番組視聴:クローズアップ現代「"産業観光"で町はよみがえるか」

11月4日(火)NHK「クローズアップ現代」オンエア
ものづくり“産業”を観光に わが町はよみがえるか

番組に拠れば、経産省認定の近代化産業遺産は、全都道府県に1,115箇所もあるという。これら歴史的な産業施設やもの造の現場を観光資源として活用する「産業観光」に注目が集まっている。神戸/酒造り、富岡/製糸場、長崎/軍艦島(端島)での様子がオープニング映像で流れ、番組では主に桐生市、小坂町、四日市市における町ぐるみの取り組みが紹介された。地域再生の切り札となるか? その可能性と問題点に迫る。解説者として後藤治工学院大学教授がスタジオ出演。

「産業観光」は既存の産業や旧施設を活用するので、例えばテーマーパークなどを新たに作る予算が要らない。一方で、同時に産業が地域に齎した公害など"負の歴史"とも向き合う必要も。

◇ 群馬県桐生市
揃って北に採光窓をとった「ノコギリ屋根」が数多く遺る織物の町。約20年前から着物需要が激減、最盛期の半分以下に。大正期に建てられた赤煉瓦の旧工場を「ベーカリーカフェ レンガ」としてコンバージョンしたところ、大当たり。その後、旧工場を再利用した豆腐料理店(とうふと京風ゆば料理「若宮」)、美容室アッシュ、アトリエなども次々誕生(参考:桐生市公式サイト:市内ノコギリ屋根工場情報、現在では年間350万人強が訪れている。

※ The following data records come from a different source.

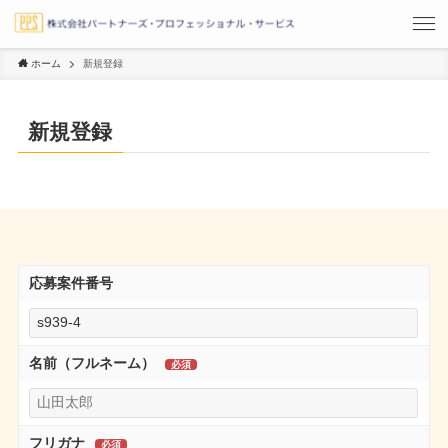
ホーム
新規登録
新規登録
応募案件番号
名前（フルネーム）
フリガナ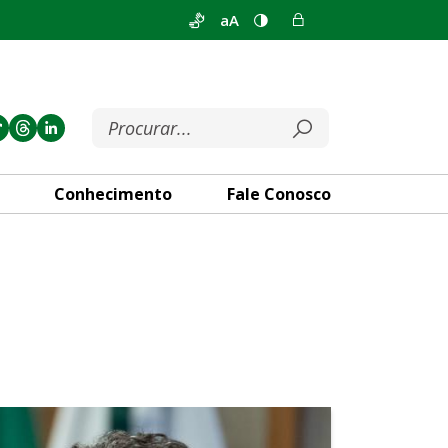
aA
Conhecimento
Fale Conosco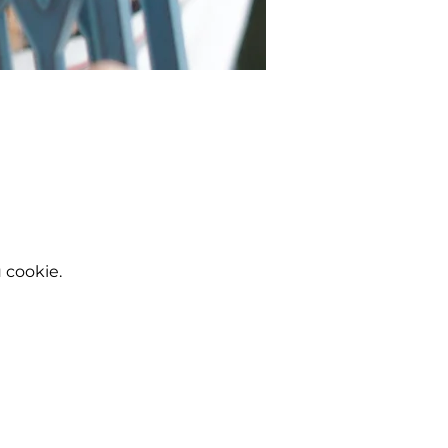
 cookie.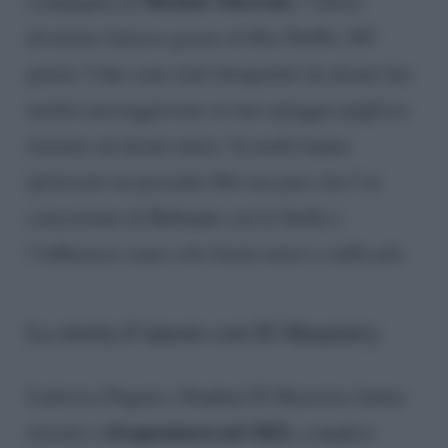
Michele Morrone
compagnia di
, l’attore
diventato famoso grazie al film Netflix 365
giorni. I due sono stati fotografati da alcuni fan
mentre passeggiavano su una spiaggia pugliese
insieme ad alcuni amici. In molti hanno
ipotizzato un presunto flirt ma pare che l’ex
concorrente di Ballando con le Stelle e
l’influencer siano solo buoni amici e nulla più.
La storia d’amore con El Shaarawy
Ludovica Pagani e Stephan El Shaarawy hanno
frequentarsi nel 2021,
iniziato a
complice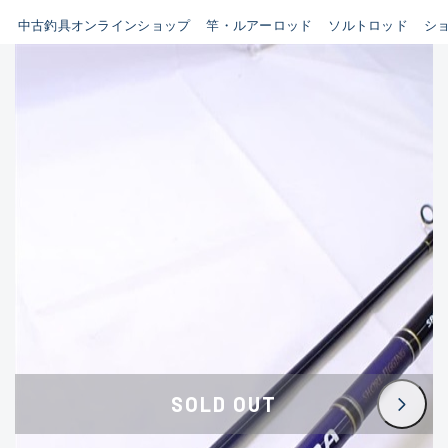
イシグロ鳴海店
中古釣具オンラインショップ
竿・ルアーロッド
ソルトロッド
シ
B
イシグロフレスポ鈴鹿店
使用感や傷はあるが全体的に
イシグロ津高茶屋店
綺麗な良品
イシグロ西春店
C
イシグロカインズモール彦根店
使用感や傷のある一般的な中
イシグロ中川かの里店
古品
イシグロ静岡中吉田店
C-
イシグロ名東引山店
かなり使用感があり、全体的
イシグロ豊田店
に目立つ傷が多い品
イシグロ豊橋向山店
イシグロ岐阜店
D
SOLD OUT
イシグロ高林店
著しく状態が悪いが使用はで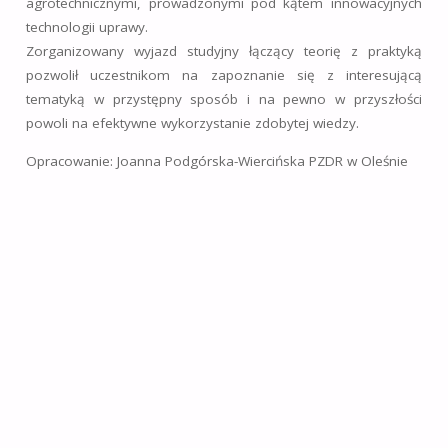
agrotechnicznymi, prowadzonymi pod kątem innowacyjnych
technologii uprawy.
Zorganizowany wyjazd studyjny łączący teorię z praktyką
pozwolił uczestnikom na zapoznanie się z interesującą
tematyką w przystępny sposób i na pewno w przyszłości
powoli na efektywne wykorzystanie zdobytej wiedzy.
Opracowanie: Joanna Podgórska-Wiercińska PZDR w Oleśnie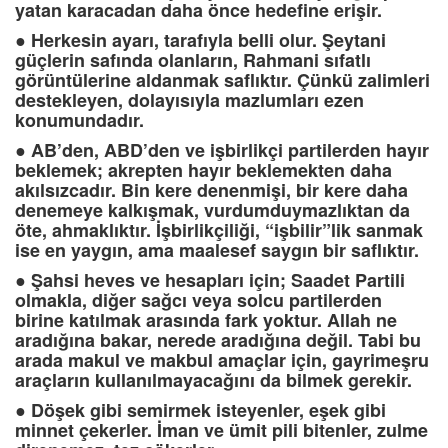
yatan karacadan daha önce hedefine erişir.
●
Herkesin ayarı, tarafıyla belli olur. Şeytani
güçlerin safında olanların, Rahmani sıfatlı
görüntülerine aldanmak saflıktır. Çünkü zalimleri
destekleyen, dolayısıyla mazlumları ezen
konumundadır.
●
AB’den, ABD’den ve işbirlikçi partilerden hayır
beklemek; akrepten hayır beklemekten daha
akılsızcadır. Bin kere denenmişi, bir kere daha
denemeye kalkışmak, vurdumduymazlıktan da
öte, ahmaklıktır. İşbirlikçiliği, “işbilir”lik sanmak
ise en yaygın, ama maalesef saygın bir saflıktır.
●
Şahsi heves ve hesapları için; Saadet Partili
olmakla, diğer sağcı veya solcu partilerden
birine katılmak arasında fark yoktur. Allah ne
aradığına bakar, nerede aradığına değil. Tabi bu
arada makul ve makbul amaçlar için, gayrimeşru
araçların kullanılmayacağını da bilmek gerekir.
●
Döşek gibi semirmek isteyenler, eşek gibi
minnet çekerler. İman ve ümit pili bitenler, zulme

観光で訪れた若い人の意見が製糸開発などにも繋がり、新たなブランド創出も。産業活性化にも役立っている例。

◇ 秋田県小坂町
人口5,700人ながら、最盛期には年間11万人が訪れた、産業観光のパイオニア。日本一の銅鉱山だったことを物語り、国の重要文化財にも指定されている、日本最大級の木造の洋館《小坂鉱山事務所》と鉱山労働者のための福利厚生施設だった芝居小屋《康楽館》などが修学旅行生コースとしても定着した(2つの建物はBS朝日「建物遺産~重要文化財を訪ねて~」でも10月にオンエアあり)
だが、ここ数年は観光客が減少気味。役場では、新たな掘り起こしとして、世界トップクラスの技術を誇る地元の金属リサイクル企業に着目、見学コースに組み入れられるかどうか、安全・保守面などを検証中。

◇ 三重県四日市市
昨今ブームとなっている工場夜景クルーズが乗客1万人を突破した四日市。高度経済成長期に公害病「四日市ぜんそく」が発生した町でもある。その史実にフタはせず、市では市立博物館を改修した資料館(仮称 四日市公害と環境未来館)を来年3月末にオープン予定。